Right. Although I see this as the last act of desperation from moribund industries, and therefore nothing to worry about. The tide has turned, and, like our best-named king, Cnut, they can do bugger-all about it. Batteries will eventually render the grid itself obsolete. And in fairness, the Kentucky legislature is also taking a break from the norm by pushing a couple of eminently-reasonable bills too. Prohibiting prospective new employers from asking about your current salary makes a lot of sense, as does this bill aimed at ending child marriage in Kentucky. Unlikely to pass because it would probably result in lifelong bachelorhood for most of our elected Republican officials. But still, it’s the thoughts and prayers that count.

Clever boy. Speaking of that chestnut, I actually sat through some of Bevin’s radio interview the day after Parkland. I know he’s the lowest of all the low-hanging fruit, but I was still enraged. Worse than listening to Steve Inskeep, NPR’s most excruciatingly awful hack. Bevin is still blaming video games and culture. “There is no one single thing” that school shootings have in common. How does he say that and keep a straight face?

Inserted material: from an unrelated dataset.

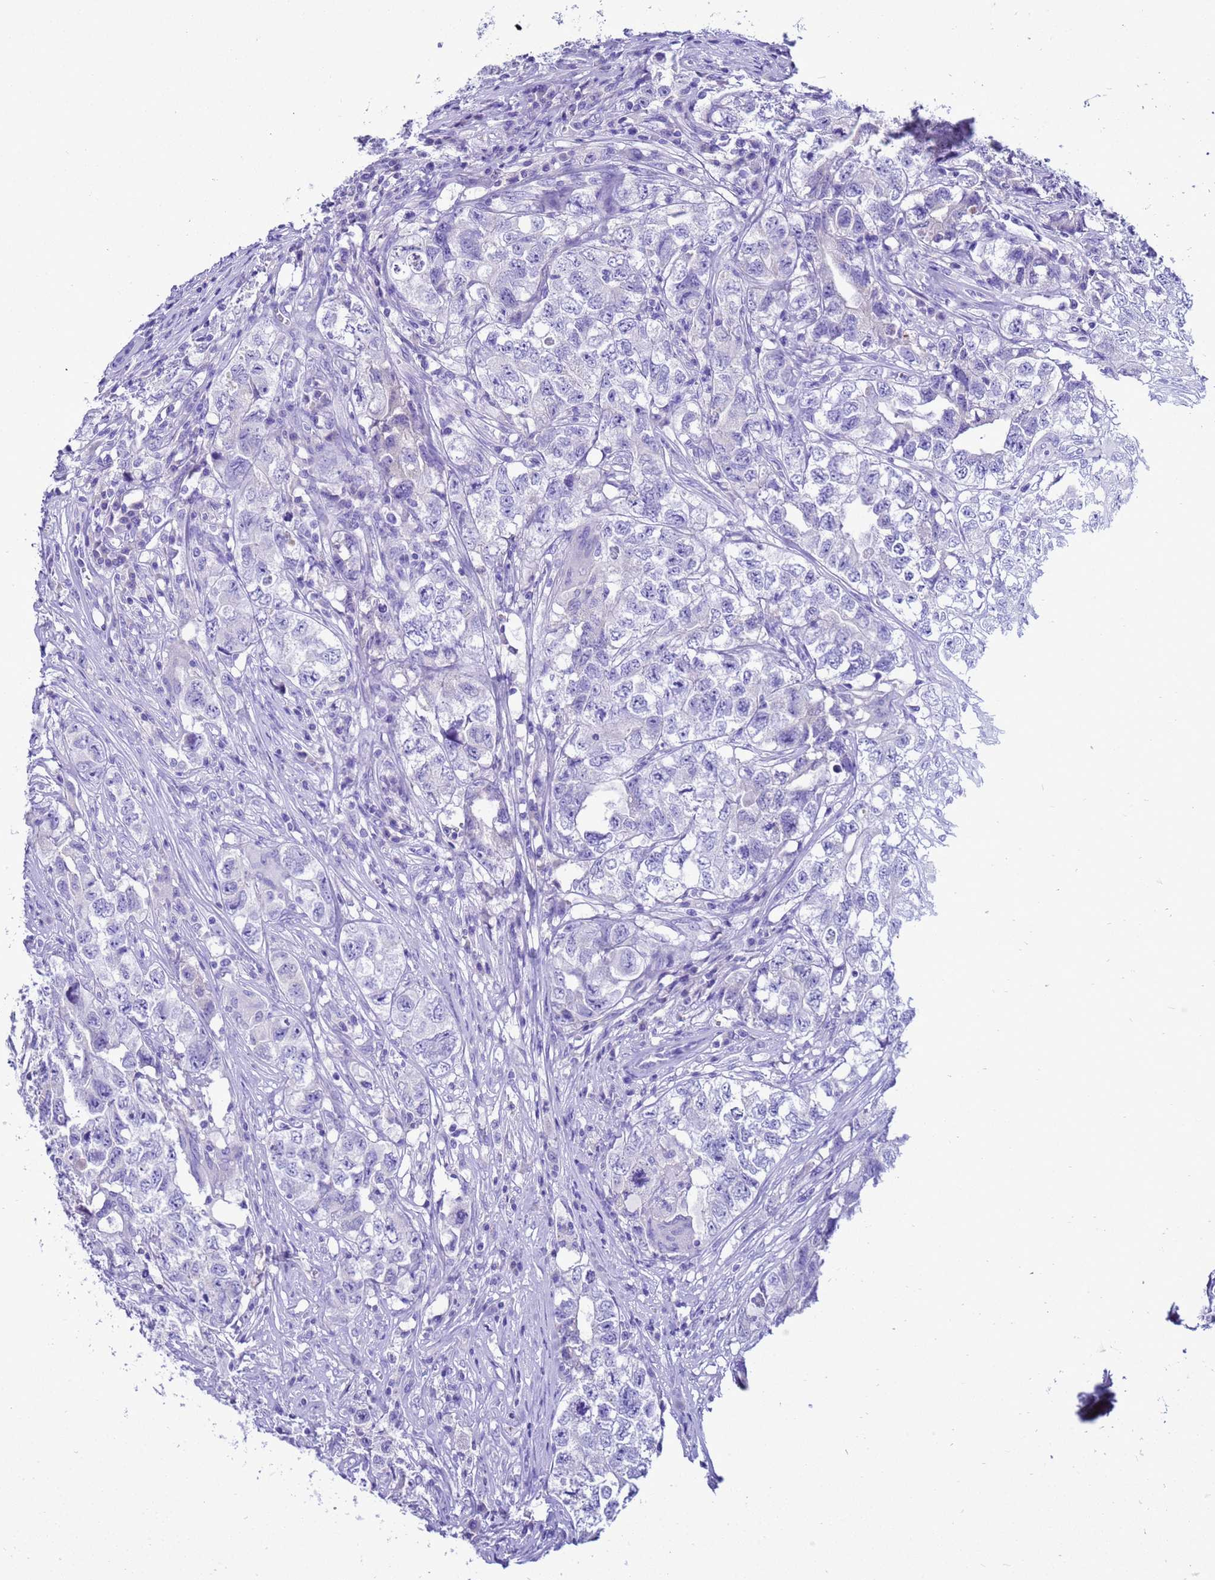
{"staining": {"intensity": "negative", "quantity": "none", "location": "none"}, "tissue": "testis cancer", "cell_type": "Tumor cells", "image_type": "cancer", "snomed": [{"axis": "morphology", "description": "Seminoma, NOS"}, {"axis": "morphology", "description": "Carcinoma, Embryonal, NOS"}, {"axis": "topography", "description": "Testis"}], "caption": "An IHC photomicrograph of testis cancer is shown. There is no staining in tumor cells of testis cancer. Nuclei are stained in blue.", "gene": "BEST2", "patient": {"sex": "male", "age": 43}}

Because the Deplorables who elected him are willing to keep him in office in exchange for supplying them with insincere bromides they can use in defence of their life choices. There’s no ethical reason to carry a gun or hate gays or attack women or promote imperialism, so they yearn for some sort of “moral” source to refer to, to support their need to justify themselves, as we all do, I suppose. So if it’s not Bevin it’s the Constitution or the Bible. Whatever works to help them assuage their knuckle-dragging insecurities about being unsuccessful.

There aren’t enough single-issue voters on the right side of this. The GOP has a stack of single-issue voters that it can and does rely on who’ll vote on abortion come hell or high water. Democrats, every bloody time, have to persuade people to get to the polls. That’s the principle disadvantage of being fact-based instead of faith-based, I reckon.

Right. People complain that Congress does nothing, that people like Bevin and McConnell do nothing except the NRA’s bidding. And as true as that is, when it comes to the one thing they can do — act at the ballot box — they have to be persuaded, cajoled, and shamed into voting. It’s pathetic. They do nothing because voters let them do nothing.

No wonder Fischer needed a break. Much as I love it here, 10 days of Delhi belly sometimes seems preferable.